Prompt 1 —
List every paper quality that the passage on sheet skew correction names.
Prompt 2 —
From the passage on sheet skew correction, retype the part starting with "Recently, in image" and going on through "to plain paper.".

Text block —
-- Opening Marker --
Recently, in image forming apparatus, together with a request for high productivity (a number of sheets on which an image can be formed per unit time) and miniaturization of devices, a request that skew and displacement of a sheet is corrected with high precision to improve image quality, is also increasing. Further, sheets to be conveyed in sheet conveyance apparatus have various thickness from heavy paper to thin paper, various sizes from a small size of a post-card size to a large size such as 330 mm×488 mm, and have various paper quality such as coated paper and embossed paper, in addition to plain paper.
In order to achieve high productivity, firstly, a distance between conveyed sheets (a distance between the rear edge of the preceding sheet and the leading edge of the following sheet) needs to be reduced as much as possible. When the distance between the sheets is reduced, skew and displacement that occur in feeding a sheet have to be corrected in a short time.
Therefore, a method of correcting the skew while a sheet is conveyed has been proposed. The method uses a skew correction unit for correcting the skew of a sheet instead of a conventional method in which skew is corrected by abutting the leading edge of a sheet onto a nip of a stopped roller pair. This technique is disclosed in Japanese Patent Application Laid-Open No. 4-277151.
-- Closing Marker --
Records provided —
-- Opening Marker --
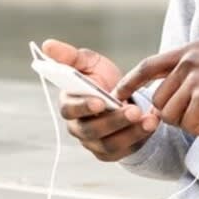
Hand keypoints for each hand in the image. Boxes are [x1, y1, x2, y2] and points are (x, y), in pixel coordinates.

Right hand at [41, 38, 158, 161]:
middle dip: (114, 121)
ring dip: (130, 132)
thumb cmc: (102, 80)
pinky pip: (123, 151)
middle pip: (91, 130)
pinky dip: (139, 139)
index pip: (70, 109)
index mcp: (69, 104)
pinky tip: (151, 125)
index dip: (84, 106)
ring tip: (149, 119)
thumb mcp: (90, 63)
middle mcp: (77, 127)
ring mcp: (93, 143)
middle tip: (134, 110)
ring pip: (109, 143)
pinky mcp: (110, 153)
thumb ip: (70, 56)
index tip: (100, 100)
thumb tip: (47, 45)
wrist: (124, 97)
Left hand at [114, 41, 198, 137]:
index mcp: (190, 51)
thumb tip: (154, 104)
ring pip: (172, 116)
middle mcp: (189, 60)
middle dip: (178, 115)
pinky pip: (190, 125)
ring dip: (193, 123)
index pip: (149, 65)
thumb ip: (183, 78)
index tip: (118, 95)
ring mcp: (196, 78)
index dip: (131, 82)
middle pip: (159, 100)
-- Closing Marker --
Final answer 1 —
Coated paper, embossed paper, plain paper

Final answer 2 —
Recently, in image forming apparatus, together with a request for high productivity (a number of sheets on which an image can be formed per unit time) and miniaturization of devices, a request that skew and displacement of a sheet is corrected with high precision to improve image quality, is also increasing. Further, sheets to be conveyed in sheet conveyance apparatus have various thickness from heavy paper to thin paper, various sizes from a small size of a post-card size to a large size such as 330 mm×488 mm, and have various paper quality such as coated paper and embossed paper, in addition to plain paper.